So und jetzt komm ich mal zu meinem eigentlichen Problem.
Wenn ich diese Checkbox mit der Maus anklicke und den linken Mausknopf wieder loslasse erscheint ein Häkchen.
Also eigentlich so wie es sein soll. 
Das Hackchen verschwindet auch wieder, wenn ich die Checkbox nochmal anklicke und ebenfalls den linken Mausknopf wieder loslasse.
Klicke ich aber in eine Checkbox, halte die Maustaste gedrückt, ziehe den Mauszeiger von der Checkbox weg und lasse dann den Mausknopf los, so wird das Häckchen nicht angezeigt aber der Boolean-Wert dieser Box ist gesetzt.
Wie kann ich es erreichen, dass z.B. das Häckchen schon beim Drücken der Maustaste gesetzt wird und nicht erst beim loslassen.


----------



## zeja (14. Dezember 2006)

Du könntest die CheckBox mit dem TableCellRenderer selber Rendern, dann hast du volle Kontrolle über sie.


----------



## zeto (14. Dezember 2006)

Hab ich mittlerweihle schon gemacht. Mit einem TableCellRenderer war es mir möglich den Zellen Background und Foreground anzupassen.

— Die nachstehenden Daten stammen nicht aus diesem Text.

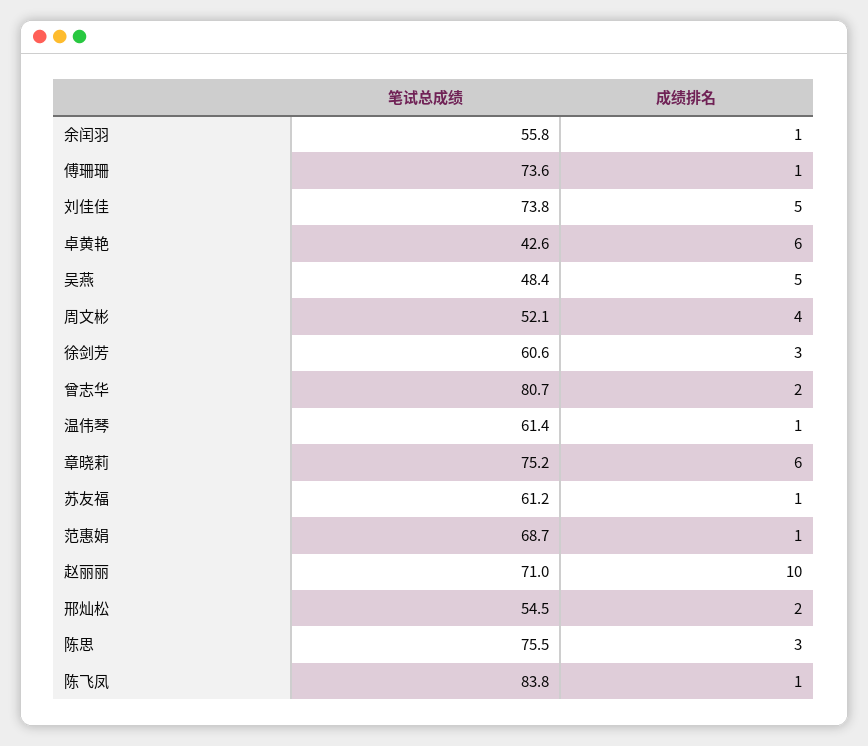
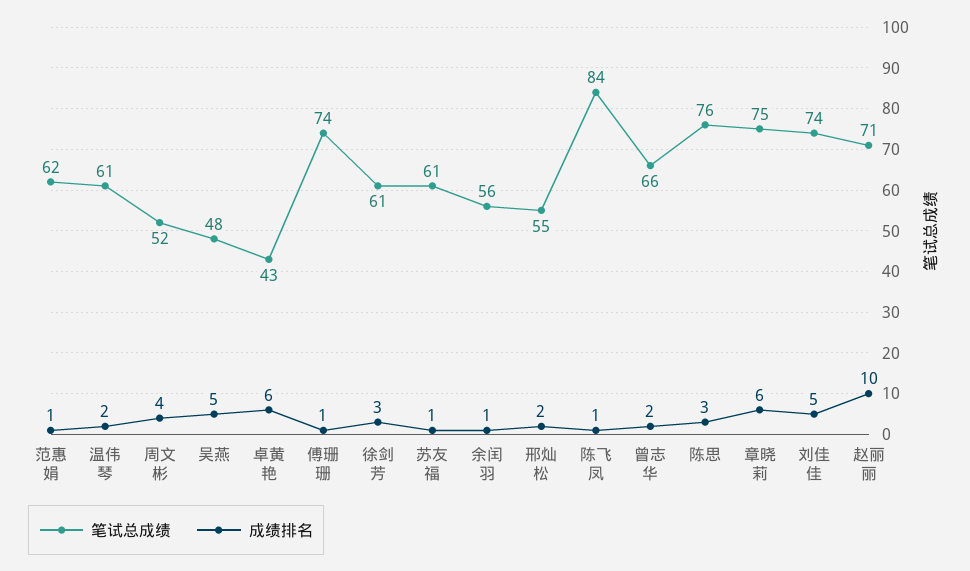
  {
    "笔试总成绩": {
      "余闰羽": 55.8,
      "傅珊珊": 73.6,
      "刘佳佳": 73.8,
      "卓黄艳": 42.6,
      "吴燕": 48.4,
      "周文彬": 52.1,
      "徐剑芳": 60.6,
-     "曾志华": 80.7,
+     "曾志华": 66,
      "温伟琴": 61.4,
      "章晓莉": 75.2,
      "苏友福": 61.2,
-     "范惠娟": 68.7,
+     "范惠娟": 62,
      "赵丽丽": 71,
      "邢灿松": 54.5,
      "陈思": 75.5,
      "陈飞凤": 83.8
    },
    "成绩排名": {
      "余闰羽": 1,
      "傅珊珊": 1,
      "刘佳佳": 5,
      "卓黄艳": 6,
      "吴燕": 5,
      "周文彬": 4,
      "徐剑芳": 3,
      "曾志华": 2,
-     "温伟琴": 1,
+     "温伟琴": 2,
      "章晓莉": 6,
      "苏友福": 1,
      "范惠娟": 1,
      "赵丽丽": 10,
      "邢灿松": 2,
      "陈思": 3,
      "陈飞凤": 1
    }
  }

Nur mein eigentliches Problem hab ich immer noch.

Ich habe eine Vermutung, woran es liegen könnte. Mit jedem Mouse-Klick auf eine Checkbox in meiner JTable wird die Methode getTableCellRendererComponent() aus meinem TableCellRenderer aufgerufen. D.h. mit jedem Mouse-Klick, besser gesagt mit jedem MouseRelease, wird die Zelle neu gezeichnet.

Wie komm ich jetzt nur an die Implementierung der MouseEvents ran?


----------